● **TASK ITEM**
Copy out, without alteration, every line of the material from its first line through the line containing "chce soupeře dusit", including that line.

● **THE RECORDS**
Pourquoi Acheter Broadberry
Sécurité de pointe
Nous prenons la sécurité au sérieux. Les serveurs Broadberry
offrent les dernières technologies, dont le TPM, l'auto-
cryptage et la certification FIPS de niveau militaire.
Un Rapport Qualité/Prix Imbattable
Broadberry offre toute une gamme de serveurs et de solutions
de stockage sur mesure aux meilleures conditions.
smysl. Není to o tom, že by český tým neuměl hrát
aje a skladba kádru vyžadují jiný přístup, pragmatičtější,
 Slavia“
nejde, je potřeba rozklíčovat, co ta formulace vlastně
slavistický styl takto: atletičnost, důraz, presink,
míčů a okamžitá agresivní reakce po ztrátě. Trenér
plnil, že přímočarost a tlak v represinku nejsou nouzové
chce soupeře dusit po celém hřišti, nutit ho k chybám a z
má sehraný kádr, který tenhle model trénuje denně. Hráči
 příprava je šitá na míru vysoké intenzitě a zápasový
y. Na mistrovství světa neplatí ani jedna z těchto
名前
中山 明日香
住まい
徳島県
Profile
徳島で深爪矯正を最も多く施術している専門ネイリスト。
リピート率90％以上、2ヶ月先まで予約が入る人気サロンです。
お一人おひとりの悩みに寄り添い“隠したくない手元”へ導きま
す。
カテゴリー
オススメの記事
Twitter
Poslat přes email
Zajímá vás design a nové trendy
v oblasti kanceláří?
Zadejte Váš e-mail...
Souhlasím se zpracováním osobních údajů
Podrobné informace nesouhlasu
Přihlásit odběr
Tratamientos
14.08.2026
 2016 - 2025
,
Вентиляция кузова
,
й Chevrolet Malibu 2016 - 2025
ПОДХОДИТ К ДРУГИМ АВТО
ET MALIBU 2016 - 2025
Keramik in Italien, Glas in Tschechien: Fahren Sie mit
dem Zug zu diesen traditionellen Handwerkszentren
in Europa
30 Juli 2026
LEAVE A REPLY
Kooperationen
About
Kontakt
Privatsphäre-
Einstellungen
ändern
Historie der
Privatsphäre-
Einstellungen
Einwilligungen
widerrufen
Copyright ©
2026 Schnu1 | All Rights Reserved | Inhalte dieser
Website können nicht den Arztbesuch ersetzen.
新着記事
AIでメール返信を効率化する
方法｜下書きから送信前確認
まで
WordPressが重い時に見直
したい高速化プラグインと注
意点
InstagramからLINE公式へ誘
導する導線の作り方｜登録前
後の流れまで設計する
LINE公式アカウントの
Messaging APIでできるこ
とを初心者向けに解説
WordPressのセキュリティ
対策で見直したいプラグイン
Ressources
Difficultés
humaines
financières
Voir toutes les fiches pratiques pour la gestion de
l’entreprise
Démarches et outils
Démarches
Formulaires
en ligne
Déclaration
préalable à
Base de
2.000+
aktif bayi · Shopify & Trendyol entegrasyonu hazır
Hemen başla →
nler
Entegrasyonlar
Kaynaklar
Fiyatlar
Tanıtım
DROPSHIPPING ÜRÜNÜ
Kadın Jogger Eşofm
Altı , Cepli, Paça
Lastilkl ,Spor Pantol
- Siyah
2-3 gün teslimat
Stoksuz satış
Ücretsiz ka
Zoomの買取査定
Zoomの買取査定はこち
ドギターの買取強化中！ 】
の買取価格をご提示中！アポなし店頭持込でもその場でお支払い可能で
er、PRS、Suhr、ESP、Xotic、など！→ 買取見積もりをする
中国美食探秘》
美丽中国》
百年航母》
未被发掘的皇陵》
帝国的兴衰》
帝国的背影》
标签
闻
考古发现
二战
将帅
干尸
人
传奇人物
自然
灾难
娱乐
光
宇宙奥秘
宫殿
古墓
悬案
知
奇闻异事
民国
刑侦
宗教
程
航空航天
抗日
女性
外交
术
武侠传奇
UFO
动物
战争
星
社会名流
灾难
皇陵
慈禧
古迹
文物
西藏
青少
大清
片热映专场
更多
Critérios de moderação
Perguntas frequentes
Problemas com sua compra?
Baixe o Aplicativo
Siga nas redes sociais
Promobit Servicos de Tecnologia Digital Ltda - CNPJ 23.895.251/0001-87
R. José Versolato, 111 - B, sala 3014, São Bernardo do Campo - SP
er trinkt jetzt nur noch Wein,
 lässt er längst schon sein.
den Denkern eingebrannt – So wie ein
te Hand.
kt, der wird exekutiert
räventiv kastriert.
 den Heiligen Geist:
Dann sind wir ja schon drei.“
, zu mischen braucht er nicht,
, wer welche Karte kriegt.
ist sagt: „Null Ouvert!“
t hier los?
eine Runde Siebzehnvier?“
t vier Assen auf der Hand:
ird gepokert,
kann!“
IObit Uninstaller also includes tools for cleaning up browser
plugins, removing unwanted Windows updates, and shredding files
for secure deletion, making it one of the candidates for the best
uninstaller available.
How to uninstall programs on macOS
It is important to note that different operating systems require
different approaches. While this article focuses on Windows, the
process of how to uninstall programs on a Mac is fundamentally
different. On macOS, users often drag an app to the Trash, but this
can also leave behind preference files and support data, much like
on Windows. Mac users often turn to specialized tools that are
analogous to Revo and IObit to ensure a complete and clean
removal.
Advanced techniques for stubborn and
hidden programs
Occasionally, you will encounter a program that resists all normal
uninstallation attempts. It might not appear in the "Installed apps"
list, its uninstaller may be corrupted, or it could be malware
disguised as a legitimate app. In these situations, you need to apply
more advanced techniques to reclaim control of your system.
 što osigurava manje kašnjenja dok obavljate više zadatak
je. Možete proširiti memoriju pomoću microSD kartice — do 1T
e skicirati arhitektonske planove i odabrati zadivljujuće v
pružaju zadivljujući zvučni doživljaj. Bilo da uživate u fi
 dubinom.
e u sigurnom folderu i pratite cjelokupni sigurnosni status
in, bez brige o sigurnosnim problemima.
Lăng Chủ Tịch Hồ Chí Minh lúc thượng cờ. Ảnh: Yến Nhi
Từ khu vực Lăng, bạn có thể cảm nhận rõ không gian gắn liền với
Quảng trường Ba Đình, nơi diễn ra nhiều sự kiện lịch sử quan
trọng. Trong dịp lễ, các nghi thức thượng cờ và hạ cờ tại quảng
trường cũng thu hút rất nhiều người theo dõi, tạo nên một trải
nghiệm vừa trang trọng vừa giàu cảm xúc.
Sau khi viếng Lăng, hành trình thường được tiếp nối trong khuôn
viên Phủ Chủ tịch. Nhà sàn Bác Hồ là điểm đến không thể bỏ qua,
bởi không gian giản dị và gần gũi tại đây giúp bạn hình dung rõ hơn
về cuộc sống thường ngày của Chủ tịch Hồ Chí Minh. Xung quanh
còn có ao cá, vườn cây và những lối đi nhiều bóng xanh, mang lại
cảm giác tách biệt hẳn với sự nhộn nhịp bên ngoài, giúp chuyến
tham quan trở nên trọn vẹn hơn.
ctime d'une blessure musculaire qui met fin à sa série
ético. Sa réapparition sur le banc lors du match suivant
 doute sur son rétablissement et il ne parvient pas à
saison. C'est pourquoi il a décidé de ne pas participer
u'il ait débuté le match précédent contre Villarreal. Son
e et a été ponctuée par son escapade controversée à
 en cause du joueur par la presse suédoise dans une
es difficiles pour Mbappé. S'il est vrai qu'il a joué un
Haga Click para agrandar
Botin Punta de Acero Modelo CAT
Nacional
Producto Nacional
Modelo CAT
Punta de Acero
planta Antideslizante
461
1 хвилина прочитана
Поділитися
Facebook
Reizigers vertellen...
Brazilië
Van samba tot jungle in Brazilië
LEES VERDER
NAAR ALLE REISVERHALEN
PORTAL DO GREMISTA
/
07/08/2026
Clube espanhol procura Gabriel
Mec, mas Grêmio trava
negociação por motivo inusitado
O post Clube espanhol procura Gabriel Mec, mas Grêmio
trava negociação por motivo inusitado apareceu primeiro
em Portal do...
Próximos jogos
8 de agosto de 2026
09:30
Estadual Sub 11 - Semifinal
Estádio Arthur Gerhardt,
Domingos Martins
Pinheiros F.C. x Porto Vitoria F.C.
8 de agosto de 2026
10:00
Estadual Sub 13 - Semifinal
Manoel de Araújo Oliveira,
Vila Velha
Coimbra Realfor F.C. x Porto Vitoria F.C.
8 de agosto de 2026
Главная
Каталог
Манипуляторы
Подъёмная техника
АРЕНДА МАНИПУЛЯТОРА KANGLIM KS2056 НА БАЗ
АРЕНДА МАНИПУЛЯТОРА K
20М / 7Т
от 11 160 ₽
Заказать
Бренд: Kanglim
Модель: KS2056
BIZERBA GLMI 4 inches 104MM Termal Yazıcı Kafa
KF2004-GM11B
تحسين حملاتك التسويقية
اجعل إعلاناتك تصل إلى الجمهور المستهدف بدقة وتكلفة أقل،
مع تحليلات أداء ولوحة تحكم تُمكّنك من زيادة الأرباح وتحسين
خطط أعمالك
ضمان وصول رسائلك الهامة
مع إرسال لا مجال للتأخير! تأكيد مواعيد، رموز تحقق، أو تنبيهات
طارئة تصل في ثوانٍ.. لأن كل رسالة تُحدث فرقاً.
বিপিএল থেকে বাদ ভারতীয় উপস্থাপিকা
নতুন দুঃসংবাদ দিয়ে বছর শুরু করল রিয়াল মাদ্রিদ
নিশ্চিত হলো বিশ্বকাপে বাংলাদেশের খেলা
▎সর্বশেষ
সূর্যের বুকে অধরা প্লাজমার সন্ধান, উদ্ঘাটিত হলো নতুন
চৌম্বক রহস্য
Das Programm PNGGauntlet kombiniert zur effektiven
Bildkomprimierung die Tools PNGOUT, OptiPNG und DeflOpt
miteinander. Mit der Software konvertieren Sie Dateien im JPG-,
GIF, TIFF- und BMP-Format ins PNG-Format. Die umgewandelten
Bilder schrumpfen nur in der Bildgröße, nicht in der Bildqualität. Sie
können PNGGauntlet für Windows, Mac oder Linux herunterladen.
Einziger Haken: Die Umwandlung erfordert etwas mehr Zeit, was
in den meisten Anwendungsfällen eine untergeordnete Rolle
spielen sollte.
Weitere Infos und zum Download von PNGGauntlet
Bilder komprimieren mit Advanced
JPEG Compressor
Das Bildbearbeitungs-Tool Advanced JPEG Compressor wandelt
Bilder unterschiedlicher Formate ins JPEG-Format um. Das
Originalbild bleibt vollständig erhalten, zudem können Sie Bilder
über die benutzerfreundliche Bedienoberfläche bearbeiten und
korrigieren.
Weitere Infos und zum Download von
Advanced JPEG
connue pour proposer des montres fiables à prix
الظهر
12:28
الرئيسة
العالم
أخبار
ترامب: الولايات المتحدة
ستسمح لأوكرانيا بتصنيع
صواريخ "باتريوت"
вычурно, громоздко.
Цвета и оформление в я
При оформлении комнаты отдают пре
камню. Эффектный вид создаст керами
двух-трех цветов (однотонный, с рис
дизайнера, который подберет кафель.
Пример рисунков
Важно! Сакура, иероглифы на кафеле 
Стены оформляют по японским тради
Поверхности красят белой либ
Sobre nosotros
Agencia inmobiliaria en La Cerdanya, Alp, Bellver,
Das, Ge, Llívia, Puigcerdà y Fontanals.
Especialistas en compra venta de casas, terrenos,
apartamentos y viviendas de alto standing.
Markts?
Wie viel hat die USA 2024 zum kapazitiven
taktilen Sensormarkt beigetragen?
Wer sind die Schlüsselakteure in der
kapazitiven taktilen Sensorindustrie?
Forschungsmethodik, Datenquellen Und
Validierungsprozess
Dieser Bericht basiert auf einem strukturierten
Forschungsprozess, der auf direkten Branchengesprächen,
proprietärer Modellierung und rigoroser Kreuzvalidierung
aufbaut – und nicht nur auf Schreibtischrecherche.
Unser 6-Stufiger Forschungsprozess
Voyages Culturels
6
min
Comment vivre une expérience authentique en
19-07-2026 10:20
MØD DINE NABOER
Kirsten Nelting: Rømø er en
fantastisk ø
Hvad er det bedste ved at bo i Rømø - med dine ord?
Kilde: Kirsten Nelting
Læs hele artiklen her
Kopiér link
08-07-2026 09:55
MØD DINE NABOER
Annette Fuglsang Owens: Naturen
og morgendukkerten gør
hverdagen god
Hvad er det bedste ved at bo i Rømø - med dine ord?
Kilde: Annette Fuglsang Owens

● **ANSWER TO THE PROBLEM**
Pourquoi Acheter Broadberry
Sécurité de pointe
Nous prenons la sécurité au sérieux. Les serveurs Broadberry
offrent les dernières technologies, dont le TPM, l'auto-
cryptage et la certification FIPS de niveau militaire.
Un Rapport Qualité/Prix Imbattable
Broadberry offre toute une gamme de serveurs et de solutions
de stockage sur mesure aux meilleures conditions.
smysl. Není to o tom, že by český tým neuměl hrát
aje a skladba kádru vyžadují jiný přístup, pragmatičtější,
 Slavia“
nejde, je potřeba rozklíčovat, co ta formulace vlastně
slavistický styl takto: atletičnost, důraz, presink,
míčů a okamžitá agresivní reakce po ztrátě. Trenér
plnil, že přímočarost a tlak v represinku nejsou nouzové
chce soupeře dusit po celém hřišti, nutit ho k chybám a z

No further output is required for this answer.